Task statement: This task calls for the lines below starting at the one containing "opcode = 3'b000;" and ending at the one containing "module mux_2(input [63:0]", repeated exactly with both ends kept and pictures left out.
[Given data Boundary: Start]
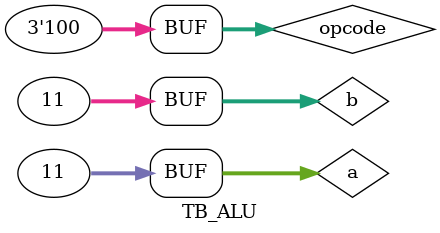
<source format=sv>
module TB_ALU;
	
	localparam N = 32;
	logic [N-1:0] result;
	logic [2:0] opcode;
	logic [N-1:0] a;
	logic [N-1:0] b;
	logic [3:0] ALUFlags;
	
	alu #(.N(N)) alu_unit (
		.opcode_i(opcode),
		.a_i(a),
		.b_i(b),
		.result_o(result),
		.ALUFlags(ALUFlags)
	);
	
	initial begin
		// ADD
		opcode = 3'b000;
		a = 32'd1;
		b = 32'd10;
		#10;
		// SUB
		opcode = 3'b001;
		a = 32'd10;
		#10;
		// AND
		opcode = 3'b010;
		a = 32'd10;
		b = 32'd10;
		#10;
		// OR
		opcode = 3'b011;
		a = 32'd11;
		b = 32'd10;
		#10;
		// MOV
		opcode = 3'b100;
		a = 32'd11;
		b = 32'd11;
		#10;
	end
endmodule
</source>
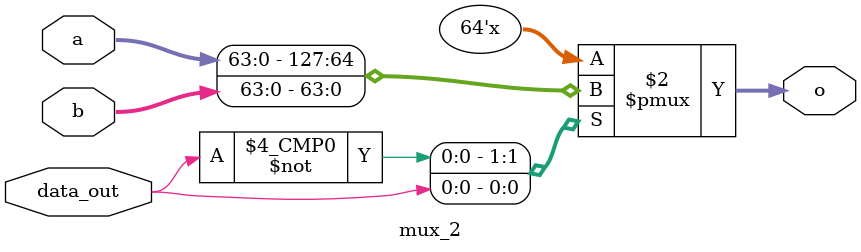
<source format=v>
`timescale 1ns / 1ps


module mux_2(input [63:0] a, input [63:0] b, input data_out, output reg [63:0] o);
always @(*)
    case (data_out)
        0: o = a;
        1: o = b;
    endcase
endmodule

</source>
[Given data Boundary: End]
Response to this task:
		opcode = 3'b000;
		a = 32'd1;
		b = 32'd10;
		#10;
		// SUB
		opcode = 3'b001;
		a = 32'd10;
		#10;
		// AND
		opcode = 3'b010;
		a = 32'd10;
		b = 32'd10;
		#10;
		// OR
		opcode = 3'b011;
		a = 32'd11;
		b = 32'd10;
		#10;
		// MOV
		opcode = 3'b100;
		a = 32'd11;
		b = 32'd11;
		#10;
	end
endmodule
</source>
<source format=v>
`timescale 1ns / 1ps


module mux_2(input [63:0] a, input [63:0] b, input data_out, output reg [63:0] o);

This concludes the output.